즉치 필드(immediate field)(1372) - 그것의 내용은 즉치(immediate)의 지정을 가능케 한다. 이 필드는 즉치를 지원하지 않는 포괄적인 벡터 친화적 포맷의 구현 내에 존재하지 않고 즉치를 사용하지 않는 명령어 내에 존재하지 않는다는 의미에서 선택적이다.Immediate field 1372 - its content allows specification of an immediate. This field is optional in the sense that it does not exist in the implementation of a generic vector friendly format that does not support immediate values and does not exist in commands that do not use immediate values.

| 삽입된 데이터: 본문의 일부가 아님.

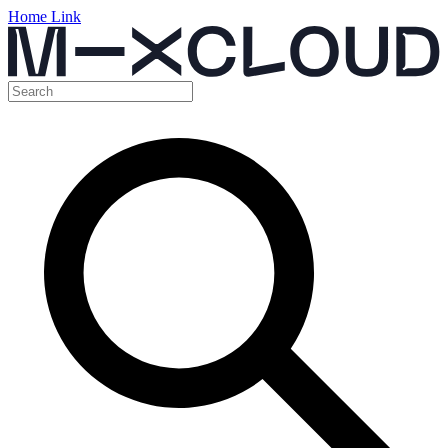
Home Link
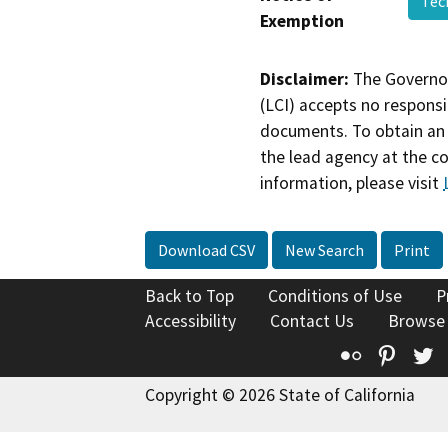
Tec
Exemption
Disclaimer:
The Governor
(LCI) accepts no responsib
documents. To obtain an 
the lead agency at the c
information, please visit
Download CSV
New Search
Print
Back to Top
Conditions of Use
P
Accessibility
Contact Us
Browse
Flickr
Pinte
T
Copyright © 2026 State of California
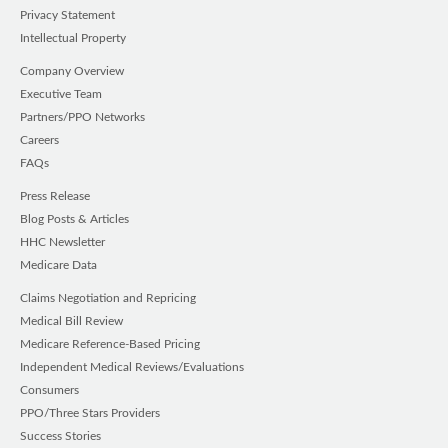
Privacy Statement
Intellectual Property
Company Overview
Executive Team
Partners/PPO Networks
Careers
FAQs
Press Release
Blog Posts & Articles
HHC Newsletter
Medicare Data
Claims Negotiation and Repricing
Medical Bill Review
Medicare Reference-Based Pricing
Independent Medical Reviews/Evaluations
Consumers
PPO/Three Stars Providers
Success Stories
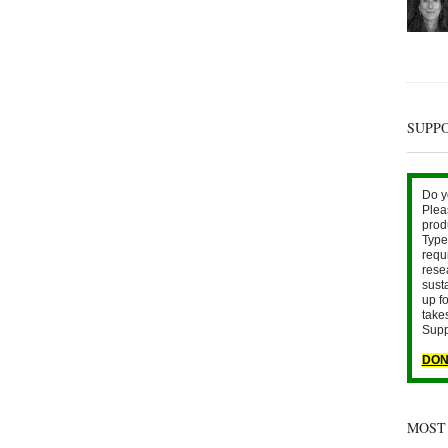
SUPP
Do y
Plea
prod
Type 
requ
rese
sust
up fo
take
Supp
DON
MOST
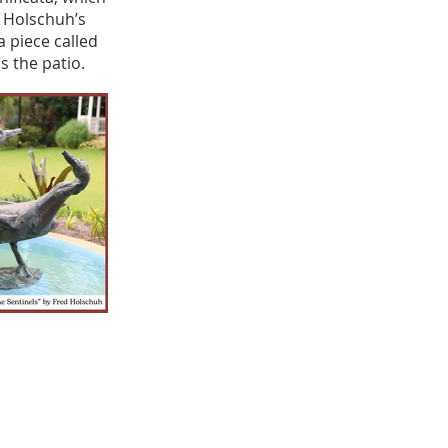
. Holschuh’s
a piece called
 the patio.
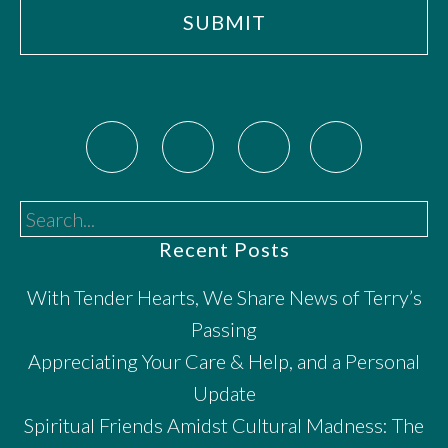
Search...
Recent Posts
With Tender Hearts, We Share News of Terry’s
Passing
Appreciating Your Care & Help, and a Personal
Update
Spiritual Friends Amidst Cultural Madness: The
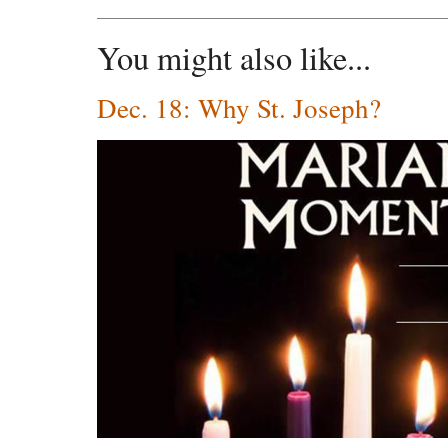
You might also like...
Dec. 18: Why St. Joseph?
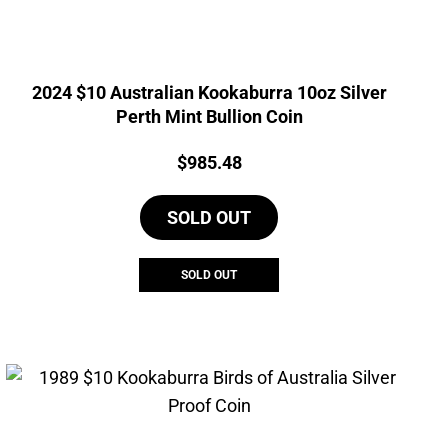
2024 $10 Australian Kookaburra 10oz Silver
Perth Mint Bullion Coin
Price:
$
985.48
SOLD OUT
SOLD OUT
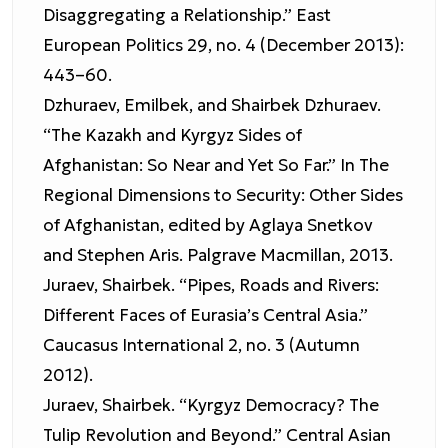
Disaggregating a Relationship.” East
European Politics 29, no. 4 (December 2013):
443–60.
Dzhuraev, Emilbek, and Shairbek Dzhuraev.
“The Kazakh and Kyrgyz Sides of
Afghanistan: So Near and Yet So Far.” In The
Regional Dimensions to Security: Other Sides
of Afghanistan, edited by Aglaya Snetkov
and Stephen Aris. Palgrave Macmillan, 2013.
Juraev, Shairbek. “Pipes, Roads and Rivers:
Different Faces of Eurasia’s Central Asia.”
Caucasus International 2, no. 3 (Autumn
2012).
Juraev, Shairbek. “Kyrgyz Democracy? The
Tulip Revolution and Beyond.” Central Asian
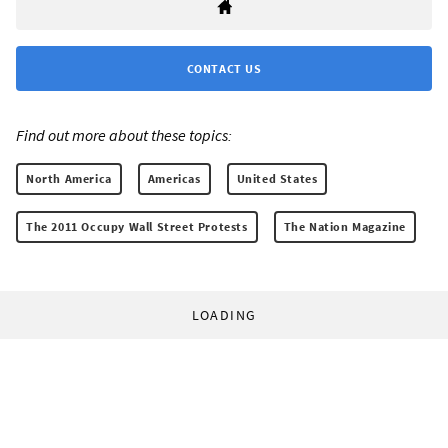
CONTACT US
Find out more about these topics:
North America
Americas
United States
The 2011 Occupy Wall Street Protests
The Nation Magazine
LOADING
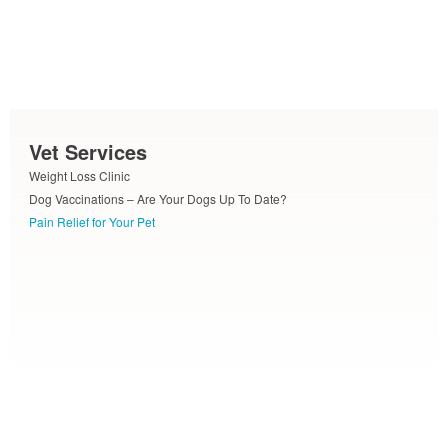
Vet Services
Weight Loss Clinic
Dog Vaccinations – Are Your Dogs Up To Date?
Pain Relief for Your Pet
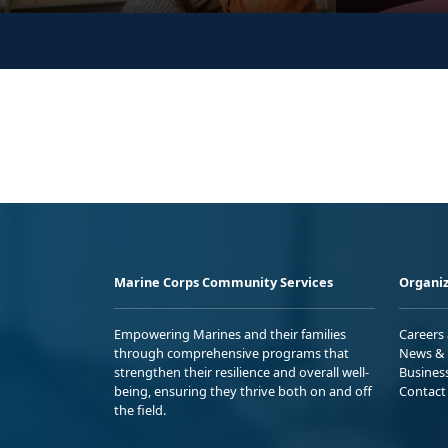
Marine Corps Community Services
Organiz
Empowering Marines and their families
Careers
through comprehensive programs that
News & 
strengthen their resilience and overall well-
Busines
being, ensuring they thrive both on and off
Contact
the field.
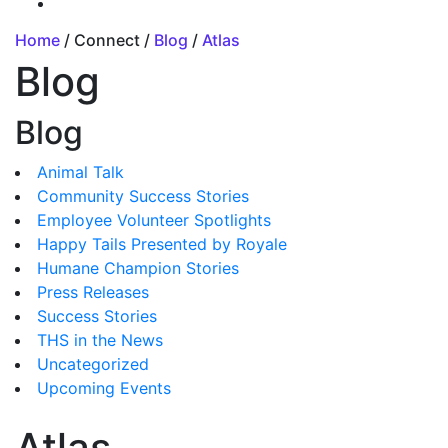
Home
/ Connect /
Blog
/
Atlas
Blog
Blog
Animal Talk
Community Success Stories
Employee Volunteer Spotlights
Happy Tails Presented by Royale
Humane Champion Stories
Press Releases
Success Stories
THS in the News
Uncategorized
Upcoming Events
Atlas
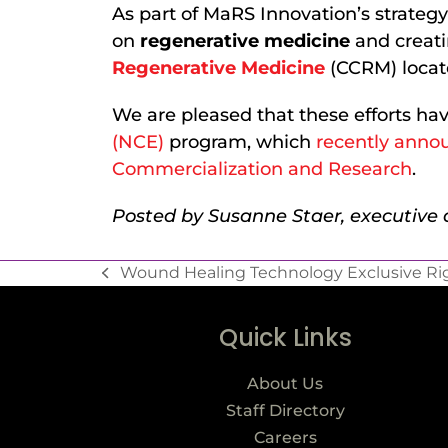
As part of MaRS Innovation’s strategy 
on
regenerative medicine
and creat
Regenerative Medicine
(CCRM) locate
We are pleased that these efforts h
(NCE)
program, which
recently annou
Commercialization and Research
.
Posted by Susanne Staer, executive a
Wound Healing Technology Exclusive Rig
Quick Links
About Us
Staff Directory
Careers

클래스 필드(class field)(1368) - 그것의 내용은 명령어의 상이한 클래스 간에 구별을 한다. 도 13a 내지 도 13b를 참조하면, 이 필드의 내용은 클래스 A 및 클래스 B 명령어 사이에서 선택을 한다. 도 13a 내지 도 13b에서, 둥근 모퉁이의 네모는 필드 내에 특정 값이 존재함을 나타내는 데에 사용된다(가령, 도 13a 내지 도 13b에서 각각 클래스 필드(1368)에 대해 클래스 A(1368A)와 클래스 B(1368B)).Class field (1368) - its contents distinguish between different classes of instructions. 13A-13B, the contents of this field make selections between Class A and Class B instructions. 13A-13B, a square of rounded corners is used to indicate that a particular value is present in the field (e.g., class A 1368A and class B 1368A for class field 1368 in Figures 13A-13B, respectively) (1368B).

클래스 A의 명령어 템플릿Instruction template of class A

클래스 A의 메모리 액세스 없음(1305) 명령어 템플릿의 경우에, 알파 필드(1352)는 RS 필드(1352A)로서 해석되는데, 그것의 내용은 상이한 증강 연산 유형 중 어느 것이 수행될 것인지를 구별하는 반면(가령, 라운드(round)(1352A.1) 및 데이터 변형(data transform)(1352A.2)은 각각 메모리 액세스 없음, 라운드 유형 연산(1310) 및 메모리 액세스 없음, 데이터 변형 유형 연산(1315) 명령어 템플릿에 대해 지정됨), 베타 필드(1354)는 지정된 유형의 연산 중 어느 것이 수행될 것인지를 구별한다. 메모리 액세스 없음(1305) 명령어 템플릿에서, 스케일 필드(1360), 변위 필드(1362A) 및 변위 스케일 필드(1362B)는 존재하지 않는다.No memory access of class A 1305 In the case of an instruction template, the alpha field 1352 is interpreted as an RS field 1352A, the contents of which distinguish which of the different types of augmentation arithmetic is to be performed Round 1352A.1 and data transform 1352A.2 are used for the memory access, no round-type operation 1310 and no memory access, data transformation type operation 1315, Specified), the beta field 1354 identifies which of the specified types of operations is to be performed. No memory access 1305 In the instruction template, there is no scale field 1360, displacement field 1362A, and displacement scale field 1362B.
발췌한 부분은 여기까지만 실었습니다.